### YOUR TASK
Copy the items from the very first line through the line that contains "genus: Fluvicola", both ends included, swapping "common name" for "vernacular name" and leaving everything else unchanged.

Data entries
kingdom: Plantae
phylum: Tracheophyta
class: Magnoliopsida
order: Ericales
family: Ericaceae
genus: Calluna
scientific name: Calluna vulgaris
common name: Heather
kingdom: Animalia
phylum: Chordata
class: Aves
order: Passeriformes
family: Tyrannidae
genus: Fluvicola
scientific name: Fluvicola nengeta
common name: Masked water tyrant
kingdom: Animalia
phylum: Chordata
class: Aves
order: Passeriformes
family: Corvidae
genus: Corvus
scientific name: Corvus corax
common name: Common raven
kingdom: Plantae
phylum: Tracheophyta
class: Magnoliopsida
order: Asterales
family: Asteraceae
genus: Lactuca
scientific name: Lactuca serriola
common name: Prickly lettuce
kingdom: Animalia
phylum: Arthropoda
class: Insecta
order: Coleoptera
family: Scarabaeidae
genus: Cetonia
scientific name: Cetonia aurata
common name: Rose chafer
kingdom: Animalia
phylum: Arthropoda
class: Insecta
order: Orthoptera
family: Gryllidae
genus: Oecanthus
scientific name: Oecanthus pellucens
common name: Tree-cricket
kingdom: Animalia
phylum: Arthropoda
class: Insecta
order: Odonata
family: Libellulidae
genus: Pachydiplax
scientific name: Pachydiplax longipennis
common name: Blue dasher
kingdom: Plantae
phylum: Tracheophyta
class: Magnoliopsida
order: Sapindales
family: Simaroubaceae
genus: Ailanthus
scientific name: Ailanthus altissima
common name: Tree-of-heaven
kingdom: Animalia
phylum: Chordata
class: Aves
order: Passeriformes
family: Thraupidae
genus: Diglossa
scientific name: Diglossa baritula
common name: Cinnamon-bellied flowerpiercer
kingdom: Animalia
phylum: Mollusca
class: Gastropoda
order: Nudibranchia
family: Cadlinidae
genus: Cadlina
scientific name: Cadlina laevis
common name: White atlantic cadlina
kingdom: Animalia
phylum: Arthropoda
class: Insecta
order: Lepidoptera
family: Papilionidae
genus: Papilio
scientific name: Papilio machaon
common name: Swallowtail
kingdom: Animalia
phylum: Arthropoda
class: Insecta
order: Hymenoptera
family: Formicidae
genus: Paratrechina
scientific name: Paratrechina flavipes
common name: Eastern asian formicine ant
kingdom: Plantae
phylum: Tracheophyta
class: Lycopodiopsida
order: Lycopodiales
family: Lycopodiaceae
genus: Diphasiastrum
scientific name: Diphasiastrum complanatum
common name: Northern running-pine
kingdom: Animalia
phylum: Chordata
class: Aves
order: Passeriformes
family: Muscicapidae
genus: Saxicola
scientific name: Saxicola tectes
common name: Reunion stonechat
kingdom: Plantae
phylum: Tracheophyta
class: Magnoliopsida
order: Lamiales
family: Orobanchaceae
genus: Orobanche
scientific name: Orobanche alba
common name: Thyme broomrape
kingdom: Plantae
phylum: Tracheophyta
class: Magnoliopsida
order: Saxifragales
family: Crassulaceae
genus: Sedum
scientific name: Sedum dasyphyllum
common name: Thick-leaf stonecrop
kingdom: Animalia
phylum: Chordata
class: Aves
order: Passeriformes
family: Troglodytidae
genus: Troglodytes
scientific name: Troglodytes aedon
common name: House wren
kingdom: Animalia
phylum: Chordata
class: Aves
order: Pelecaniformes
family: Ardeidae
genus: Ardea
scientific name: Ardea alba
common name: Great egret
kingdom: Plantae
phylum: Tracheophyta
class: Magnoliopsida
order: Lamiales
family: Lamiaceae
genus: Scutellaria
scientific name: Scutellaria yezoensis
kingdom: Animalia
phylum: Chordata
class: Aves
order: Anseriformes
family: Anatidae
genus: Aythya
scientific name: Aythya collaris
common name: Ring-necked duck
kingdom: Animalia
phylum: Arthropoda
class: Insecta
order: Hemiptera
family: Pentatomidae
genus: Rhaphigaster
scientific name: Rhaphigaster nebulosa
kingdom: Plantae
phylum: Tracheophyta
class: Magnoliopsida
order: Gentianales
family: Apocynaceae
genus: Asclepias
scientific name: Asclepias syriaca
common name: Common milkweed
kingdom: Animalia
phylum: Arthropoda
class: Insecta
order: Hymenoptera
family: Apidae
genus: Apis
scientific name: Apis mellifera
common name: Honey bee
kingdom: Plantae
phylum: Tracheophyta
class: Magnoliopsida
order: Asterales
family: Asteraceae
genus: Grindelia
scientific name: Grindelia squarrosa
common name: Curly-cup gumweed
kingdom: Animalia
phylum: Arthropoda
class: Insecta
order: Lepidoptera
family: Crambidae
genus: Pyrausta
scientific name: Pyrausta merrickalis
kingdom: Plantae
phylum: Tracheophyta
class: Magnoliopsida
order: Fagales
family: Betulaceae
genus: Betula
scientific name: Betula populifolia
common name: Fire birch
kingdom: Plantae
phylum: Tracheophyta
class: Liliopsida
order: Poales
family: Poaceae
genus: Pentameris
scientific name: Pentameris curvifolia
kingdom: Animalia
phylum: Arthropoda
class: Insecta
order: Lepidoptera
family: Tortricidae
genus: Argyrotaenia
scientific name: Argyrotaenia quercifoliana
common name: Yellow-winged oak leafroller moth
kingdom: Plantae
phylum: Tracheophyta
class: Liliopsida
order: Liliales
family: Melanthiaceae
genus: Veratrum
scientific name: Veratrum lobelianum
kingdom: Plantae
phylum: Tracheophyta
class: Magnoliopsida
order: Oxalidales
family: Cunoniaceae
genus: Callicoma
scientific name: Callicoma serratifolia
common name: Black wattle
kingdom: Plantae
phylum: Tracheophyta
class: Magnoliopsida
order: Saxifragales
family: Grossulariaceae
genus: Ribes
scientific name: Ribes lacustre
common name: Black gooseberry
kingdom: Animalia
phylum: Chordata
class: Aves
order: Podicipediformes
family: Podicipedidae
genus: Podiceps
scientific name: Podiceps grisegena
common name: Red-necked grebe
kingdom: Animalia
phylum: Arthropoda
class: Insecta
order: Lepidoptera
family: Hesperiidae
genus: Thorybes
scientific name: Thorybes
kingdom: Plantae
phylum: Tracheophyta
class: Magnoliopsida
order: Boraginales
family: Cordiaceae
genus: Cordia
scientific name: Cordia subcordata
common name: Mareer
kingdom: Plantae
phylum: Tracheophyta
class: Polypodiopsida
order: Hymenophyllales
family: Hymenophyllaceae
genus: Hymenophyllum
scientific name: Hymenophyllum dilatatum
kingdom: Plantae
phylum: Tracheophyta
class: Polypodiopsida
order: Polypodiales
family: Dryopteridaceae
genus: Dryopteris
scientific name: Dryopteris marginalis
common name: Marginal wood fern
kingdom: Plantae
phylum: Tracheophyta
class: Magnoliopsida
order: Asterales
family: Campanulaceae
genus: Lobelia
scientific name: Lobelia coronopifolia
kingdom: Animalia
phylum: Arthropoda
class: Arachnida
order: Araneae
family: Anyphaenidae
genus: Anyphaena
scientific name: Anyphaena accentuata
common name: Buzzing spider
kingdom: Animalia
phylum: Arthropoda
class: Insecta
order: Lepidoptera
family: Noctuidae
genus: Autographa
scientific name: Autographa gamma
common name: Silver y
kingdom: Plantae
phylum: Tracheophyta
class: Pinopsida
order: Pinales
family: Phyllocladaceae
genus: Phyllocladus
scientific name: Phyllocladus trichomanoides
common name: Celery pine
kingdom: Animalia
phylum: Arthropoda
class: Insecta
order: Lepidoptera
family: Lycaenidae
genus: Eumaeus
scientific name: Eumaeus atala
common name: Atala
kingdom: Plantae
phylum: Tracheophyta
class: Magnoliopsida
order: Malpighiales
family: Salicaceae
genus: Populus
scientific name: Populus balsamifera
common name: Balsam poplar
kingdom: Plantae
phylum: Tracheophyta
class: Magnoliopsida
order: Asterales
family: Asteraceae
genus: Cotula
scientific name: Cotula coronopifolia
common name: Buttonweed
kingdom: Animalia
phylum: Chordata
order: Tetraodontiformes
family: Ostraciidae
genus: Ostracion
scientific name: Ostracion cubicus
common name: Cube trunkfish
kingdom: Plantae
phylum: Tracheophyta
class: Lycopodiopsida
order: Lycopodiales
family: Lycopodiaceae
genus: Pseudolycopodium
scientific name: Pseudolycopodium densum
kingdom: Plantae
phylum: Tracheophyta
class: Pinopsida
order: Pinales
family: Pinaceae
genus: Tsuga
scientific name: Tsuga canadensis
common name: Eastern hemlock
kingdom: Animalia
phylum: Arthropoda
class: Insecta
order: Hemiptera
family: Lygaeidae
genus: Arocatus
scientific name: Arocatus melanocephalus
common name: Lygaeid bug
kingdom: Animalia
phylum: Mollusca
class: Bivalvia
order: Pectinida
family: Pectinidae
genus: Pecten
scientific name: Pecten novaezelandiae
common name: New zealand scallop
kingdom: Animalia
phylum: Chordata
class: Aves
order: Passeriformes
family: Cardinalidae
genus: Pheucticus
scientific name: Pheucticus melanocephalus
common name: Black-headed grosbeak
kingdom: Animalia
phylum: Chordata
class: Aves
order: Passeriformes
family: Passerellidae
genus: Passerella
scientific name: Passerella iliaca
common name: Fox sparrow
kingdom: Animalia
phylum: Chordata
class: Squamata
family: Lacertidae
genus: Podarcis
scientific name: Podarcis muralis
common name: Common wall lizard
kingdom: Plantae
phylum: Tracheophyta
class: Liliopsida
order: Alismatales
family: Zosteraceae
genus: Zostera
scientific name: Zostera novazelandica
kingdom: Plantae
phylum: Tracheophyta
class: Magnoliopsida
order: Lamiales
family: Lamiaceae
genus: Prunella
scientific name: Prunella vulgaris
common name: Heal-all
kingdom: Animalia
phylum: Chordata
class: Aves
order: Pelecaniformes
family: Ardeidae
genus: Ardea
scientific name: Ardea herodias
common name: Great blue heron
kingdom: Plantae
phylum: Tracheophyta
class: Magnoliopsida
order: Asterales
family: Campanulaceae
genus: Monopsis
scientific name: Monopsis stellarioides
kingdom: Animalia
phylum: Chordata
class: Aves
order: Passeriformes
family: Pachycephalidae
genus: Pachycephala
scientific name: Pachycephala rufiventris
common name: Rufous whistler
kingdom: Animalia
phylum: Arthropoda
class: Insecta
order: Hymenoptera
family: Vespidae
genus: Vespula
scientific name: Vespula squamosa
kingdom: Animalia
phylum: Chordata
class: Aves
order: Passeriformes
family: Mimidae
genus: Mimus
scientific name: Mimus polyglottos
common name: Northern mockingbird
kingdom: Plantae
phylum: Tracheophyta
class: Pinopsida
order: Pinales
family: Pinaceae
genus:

### COMPLETED EXERCISE
kingdom: Plantae
phylum: Tracheophyta
class: Magnoliopsida
order: Ericales
family: Ericaceae
genus: Calluna
scientific name: Calluna vulgaris
vernacular name: Heather
kingdom: Animalia
phylum: Chordata
class: Aves
order: Passeriformes
family: Tyrannidae
genus: Fluvicola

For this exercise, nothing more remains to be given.